Leases to Everett. With Everett’s consent, Iluka took possession of the Everett Farm and began

mining operations in spring 2007. Iluka’s operations on the Everett Farm were visible,

exclusive, and continuous until at least the end of 2010.

Around June 25, 2012, the Relatives filed an amended complaint against Iluka, claiming

damages for trespass, waste, and breach of contract.1 The Relatives alleged that Senior’s will did

not convey the entire Everett Farm to Junior. Instead, the Relatives alleged that a triangular part

of the Everett Farm (the “Triangle”) had passed to Senior’s wife, Virgie F. Parson (“Virgie”),

under the residuary clause of Senior’s will. The Relatives further asserted that Virgie devised the

Triangle to her five children through the residuary clause of her will. As Virgie’s descendants,

the Relatives claimed joint ownership of the Triangle and alleged that Iluka mined the Triangle

without the consent of all its owners.

Everett filed a complaint to quiet title against the Relatives. Everett’s complaint, as

amended, claimed that she acquired title to the Everett Farm, including the Triangle, by adverse

1 Although referenced in Everett’s complaint, the Relatives’ complaint is not a part of the record on appeal. -3- possession through Junior’s actions and her own actions.2 The Relatives filed a demurrer

arguing that Everett’s complaint failed to state a claim for adverse possession because it

demonstrated that she took possession of the Triangle under the mistaken belief that the 1994

Deed conveyed the Triangle to her. The Relatives further asserted that, contrary to Everett’s

claim of adverse possession, they owned the Triangle with Everett as co-tenants and had

constructive possession of the Triangle.

The circuit court held a hearing on the Relatives’ demurrer on February 27, 2023.3

Following the hearing, the circuit court held that Everett’s amended complaint failed to state a

claim for adverse possession because her possession of the Triangle “under the mistaken belief

that it was conveyed” to her by the 1994 Deed “cannot result in adverse possession as a matter of

law.” The circuit court further found that Everett’s amended complaint established that Everett

“is a co-tenant in privity with the [Relatives] and not a stranger,” and thus failed to state a claim

for adverse possession because it failed to “allege with specificity the conduct of [Everett] . . .

which would be necessary to oust [the Relatives] to support adverse possession.” The circuit

court entered an order on April 19, 2023, sustaining the Relatives’ demurrer to Everett’s claim

for adverse possession and granting Everett leave to further amend her complaint.

This appeal followed.

II. ANALYSIS

An appellate court “reviews a circuit court’s decision to sustain a demurrer de novo.”

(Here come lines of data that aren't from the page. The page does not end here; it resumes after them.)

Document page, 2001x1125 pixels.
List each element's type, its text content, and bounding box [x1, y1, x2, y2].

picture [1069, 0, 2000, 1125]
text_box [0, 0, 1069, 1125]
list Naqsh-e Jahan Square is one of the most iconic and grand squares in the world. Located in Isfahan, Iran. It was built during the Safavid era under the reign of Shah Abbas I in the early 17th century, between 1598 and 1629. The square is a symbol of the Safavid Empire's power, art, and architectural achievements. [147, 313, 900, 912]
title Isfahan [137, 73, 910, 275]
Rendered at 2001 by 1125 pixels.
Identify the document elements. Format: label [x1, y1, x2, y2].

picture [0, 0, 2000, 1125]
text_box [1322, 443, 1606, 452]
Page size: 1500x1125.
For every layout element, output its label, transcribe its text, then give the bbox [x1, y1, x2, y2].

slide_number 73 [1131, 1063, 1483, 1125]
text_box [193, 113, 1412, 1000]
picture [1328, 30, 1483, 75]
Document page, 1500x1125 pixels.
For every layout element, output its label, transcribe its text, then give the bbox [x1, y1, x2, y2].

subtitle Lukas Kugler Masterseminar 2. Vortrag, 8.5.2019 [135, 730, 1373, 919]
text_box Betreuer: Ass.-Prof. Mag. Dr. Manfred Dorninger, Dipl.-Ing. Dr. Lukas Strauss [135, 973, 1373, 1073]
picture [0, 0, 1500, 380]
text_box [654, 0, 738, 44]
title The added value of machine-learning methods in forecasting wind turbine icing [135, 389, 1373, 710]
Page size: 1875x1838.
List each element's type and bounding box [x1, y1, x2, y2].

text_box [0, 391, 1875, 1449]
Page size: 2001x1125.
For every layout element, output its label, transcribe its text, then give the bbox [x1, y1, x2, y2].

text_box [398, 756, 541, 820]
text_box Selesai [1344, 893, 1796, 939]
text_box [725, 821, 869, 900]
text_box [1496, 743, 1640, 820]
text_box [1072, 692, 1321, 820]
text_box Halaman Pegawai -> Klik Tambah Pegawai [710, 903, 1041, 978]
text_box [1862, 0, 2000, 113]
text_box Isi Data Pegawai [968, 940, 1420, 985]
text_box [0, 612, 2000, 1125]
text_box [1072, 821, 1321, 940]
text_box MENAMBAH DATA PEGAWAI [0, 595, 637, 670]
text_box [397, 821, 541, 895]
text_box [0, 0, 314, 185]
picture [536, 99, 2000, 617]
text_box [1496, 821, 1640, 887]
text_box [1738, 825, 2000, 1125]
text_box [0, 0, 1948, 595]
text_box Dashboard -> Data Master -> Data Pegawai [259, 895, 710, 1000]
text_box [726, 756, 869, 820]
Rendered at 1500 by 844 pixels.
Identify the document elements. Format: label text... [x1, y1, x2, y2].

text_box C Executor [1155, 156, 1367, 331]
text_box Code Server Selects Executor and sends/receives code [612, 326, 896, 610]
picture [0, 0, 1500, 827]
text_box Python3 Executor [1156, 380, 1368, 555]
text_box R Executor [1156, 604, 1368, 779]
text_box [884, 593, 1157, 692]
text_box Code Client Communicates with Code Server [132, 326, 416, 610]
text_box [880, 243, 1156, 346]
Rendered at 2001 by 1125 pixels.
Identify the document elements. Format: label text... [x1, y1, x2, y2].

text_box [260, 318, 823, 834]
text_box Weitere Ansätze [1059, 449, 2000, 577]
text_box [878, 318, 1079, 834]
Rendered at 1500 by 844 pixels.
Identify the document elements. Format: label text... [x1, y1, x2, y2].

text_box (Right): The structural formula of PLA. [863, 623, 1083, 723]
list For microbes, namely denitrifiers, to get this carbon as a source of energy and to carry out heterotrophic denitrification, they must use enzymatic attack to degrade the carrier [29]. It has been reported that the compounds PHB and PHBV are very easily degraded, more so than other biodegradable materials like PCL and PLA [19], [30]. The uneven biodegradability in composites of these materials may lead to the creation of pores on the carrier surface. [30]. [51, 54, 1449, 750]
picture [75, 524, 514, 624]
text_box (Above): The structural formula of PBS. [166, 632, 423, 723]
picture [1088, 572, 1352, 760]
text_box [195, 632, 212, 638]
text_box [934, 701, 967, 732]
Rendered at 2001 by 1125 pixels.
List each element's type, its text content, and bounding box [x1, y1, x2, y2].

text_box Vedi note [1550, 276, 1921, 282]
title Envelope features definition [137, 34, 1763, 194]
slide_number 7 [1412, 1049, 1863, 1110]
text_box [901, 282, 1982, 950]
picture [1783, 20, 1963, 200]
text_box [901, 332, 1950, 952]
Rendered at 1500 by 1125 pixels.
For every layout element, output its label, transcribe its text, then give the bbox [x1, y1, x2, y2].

Givago Growth, LLC v. iTech AG, LLC, 300 Va. 260, 264 (2021). “A demurrer tests the legal

sufficiency of the facts alleged in a complaint assuming that all facts alleged therein and all

2 The amended complaint also claimed that Everett acquired title to the Everett Farm, including the Triangle, under the 1994 Deed. Everett later nonsuited that claim. 3 The record does not include a transcript of the hearing or a written statement of facts in lieu thereof.